___ Provided records
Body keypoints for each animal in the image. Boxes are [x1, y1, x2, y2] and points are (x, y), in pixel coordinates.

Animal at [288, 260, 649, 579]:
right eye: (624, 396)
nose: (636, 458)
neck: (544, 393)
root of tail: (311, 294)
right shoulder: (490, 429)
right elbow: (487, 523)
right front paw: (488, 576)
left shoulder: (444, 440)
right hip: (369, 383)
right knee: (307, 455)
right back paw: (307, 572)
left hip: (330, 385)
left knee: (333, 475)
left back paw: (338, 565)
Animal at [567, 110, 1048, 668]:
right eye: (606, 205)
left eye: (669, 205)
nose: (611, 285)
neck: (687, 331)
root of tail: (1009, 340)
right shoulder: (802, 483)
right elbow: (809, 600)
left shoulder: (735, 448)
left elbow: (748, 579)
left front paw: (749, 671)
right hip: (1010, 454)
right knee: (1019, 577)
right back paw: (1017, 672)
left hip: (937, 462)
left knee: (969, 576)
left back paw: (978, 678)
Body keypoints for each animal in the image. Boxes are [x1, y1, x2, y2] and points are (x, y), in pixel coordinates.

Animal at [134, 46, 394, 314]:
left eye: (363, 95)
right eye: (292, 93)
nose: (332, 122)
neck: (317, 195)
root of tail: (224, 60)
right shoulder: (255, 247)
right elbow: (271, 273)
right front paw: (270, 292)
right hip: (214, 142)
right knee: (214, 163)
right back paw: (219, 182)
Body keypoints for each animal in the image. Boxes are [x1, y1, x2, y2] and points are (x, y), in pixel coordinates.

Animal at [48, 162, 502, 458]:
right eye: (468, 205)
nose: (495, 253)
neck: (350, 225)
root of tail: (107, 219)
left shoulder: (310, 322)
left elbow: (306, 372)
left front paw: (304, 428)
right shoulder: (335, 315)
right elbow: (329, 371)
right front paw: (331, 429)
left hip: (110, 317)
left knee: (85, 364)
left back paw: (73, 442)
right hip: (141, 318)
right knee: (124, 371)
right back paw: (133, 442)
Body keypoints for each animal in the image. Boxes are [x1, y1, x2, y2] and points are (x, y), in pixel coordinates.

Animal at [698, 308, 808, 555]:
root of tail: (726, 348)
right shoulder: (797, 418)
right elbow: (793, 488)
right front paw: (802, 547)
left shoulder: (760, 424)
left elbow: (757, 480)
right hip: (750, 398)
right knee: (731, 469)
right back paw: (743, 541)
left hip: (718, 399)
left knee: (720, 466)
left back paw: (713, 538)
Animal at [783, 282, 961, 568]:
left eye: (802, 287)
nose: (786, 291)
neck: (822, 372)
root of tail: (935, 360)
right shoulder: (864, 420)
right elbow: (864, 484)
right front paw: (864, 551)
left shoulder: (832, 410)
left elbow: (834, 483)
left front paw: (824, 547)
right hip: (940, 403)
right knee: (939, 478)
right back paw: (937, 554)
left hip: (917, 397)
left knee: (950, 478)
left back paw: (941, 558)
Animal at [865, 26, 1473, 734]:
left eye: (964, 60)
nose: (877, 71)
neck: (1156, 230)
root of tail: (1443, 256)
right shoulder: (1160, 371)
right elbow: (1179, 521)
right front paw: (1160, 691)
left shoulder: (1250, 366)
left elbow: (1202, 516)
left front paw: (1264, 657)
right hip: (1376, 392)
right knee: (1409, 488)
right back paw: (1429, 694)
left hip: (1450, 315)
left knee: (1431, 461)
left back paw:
______
Requirement — Restate the material exactly, from its opening line to its closing one.

Answer to the problem —
Body keypoints for each animal in the image. Boxes are [x1, y1, x2, y2] and points are (x, y), in pixel coordinates.

Animal at [288, 260, 649, 579]:
right eye: (624, 396)
nose: (636, 458)
neck: (544, 393)
root of tail: (311, 294)
right shoulder: (490, 429)
right elbow: (487, 523)
right front paw: (488, 576)
left shoulder: (444, 440)
right hip: (369, 383)
right knee: (307, 455)
right back paw: (307, 572)
left hip: (330, 385)
left knee: (333, 475)
left back paw: (338, 565)
Animal at [567, 110, 1048, 668]:
right eye: (606, 205)
left eye: (669, 205)
nose: (611, 285)
neck: (687, 331)
root of tail: (1009, 340)
right shoulder: (802, 483)
right elbow: (809, 600)
left shoulder: (735, 448)
left elbow: (748, 579)
left front paw: (749, 671)
right hip: (1010, 454)
right knee: (1019, 577)
right back paw: (1017, 672)
left hip: (937, 462)
left knee: (969, 576)
left back paw: (978, 678)
Body keypoints for each animal in the image. Boxes are [x1, y1, x2, y2] and points are (x, y), in pixel coordinates.

Animal at [134, 46, 394, 314]:
left eye: (363, 95)
right eye: (292, 93)
nose: (332, 122)
neck: (317, 195)
root of tail: (224, 60)
right shoulder: (255, 247)
right elbow: (271, 273)
right front paw: (270, 292)
right hip: (214, 142)
right knee: (214, 163)
right back paw: (219, 182)
Body keypoints for each animal in the image. Boxes are [x1, y1, x2, y2] and points are (x, y), in pixel coordinates.

Animal at [48, 162, 502, 458]:
right eye: (468, 205)
nose: (495, 253)
neck: (350, 225)
root of tail: (107, 219)
left shoulder: (310, 322)
left elbow: (306, 372)
left front paw: (304, 428)
right shoulder: (335, 315)
right elbow: (329, 371)
right front paw: (331, 429)
left hip: (110, 317)
left knee: (85, 364)
left back paw: (73, 442)
right hip: (141, 318)
right knee: (124, 371)
right back paw: (133, 442)
Body keypoints for each animal in the image. Boxes are [x1, y1, x2, y2] and points are (x, y), in pixel coordinates.

Animal at [698, 308, 808, 555]:
root of tail: (726, 348)
right shoulder: (797, 418)
right elbow: (793, 488)
right front paw: (802, 547)
left shoulder: (760, 424)
left elbow: (757, 480)
right hip: (750, 398)
right knee: (731, 469)
right back paw: (743, 541)
left hip: (718, 399)
left knee: (720, 466)
left back paw: (713, 538)
Animal at [783, 282, 961, 568]:
left eye: (802, 287)
nose: (786, 291)
neck: (822, 372)
root of tail: (935, 360)
right shoulder: (864, 420)
right elbow: (864, 484)
right front paw: (864, 551)
left shoulder: (832, 410)
left elbow: (834, 483)
left front paw: (824, 547)
right hip: (940, 403)
right knee: (939, 478)
right back paw: (937, 554)
left hip: (917, 397)
left knee: (950, 478)
left back paw: (941, 558)
Animal at [865, 26, 1473, 734]:
left eye: (964, 60)
nose: (877, 71)
neck: (1156, 230)
root of tail: (1443, 256)
right shoulder: (1160, 371)
right elbow: (1179, 521)
right front paw: (1160, 691)
left shoulder: (1250, 366)
left elbow: (1202, 516)
left front paw: (1264, 657)
right hip: (1376, 392)
right knee: (1409, 488)
right back paw: (1429, 694)
left hip: (1450, 315)
left knee: (1431, 461)
left back paw:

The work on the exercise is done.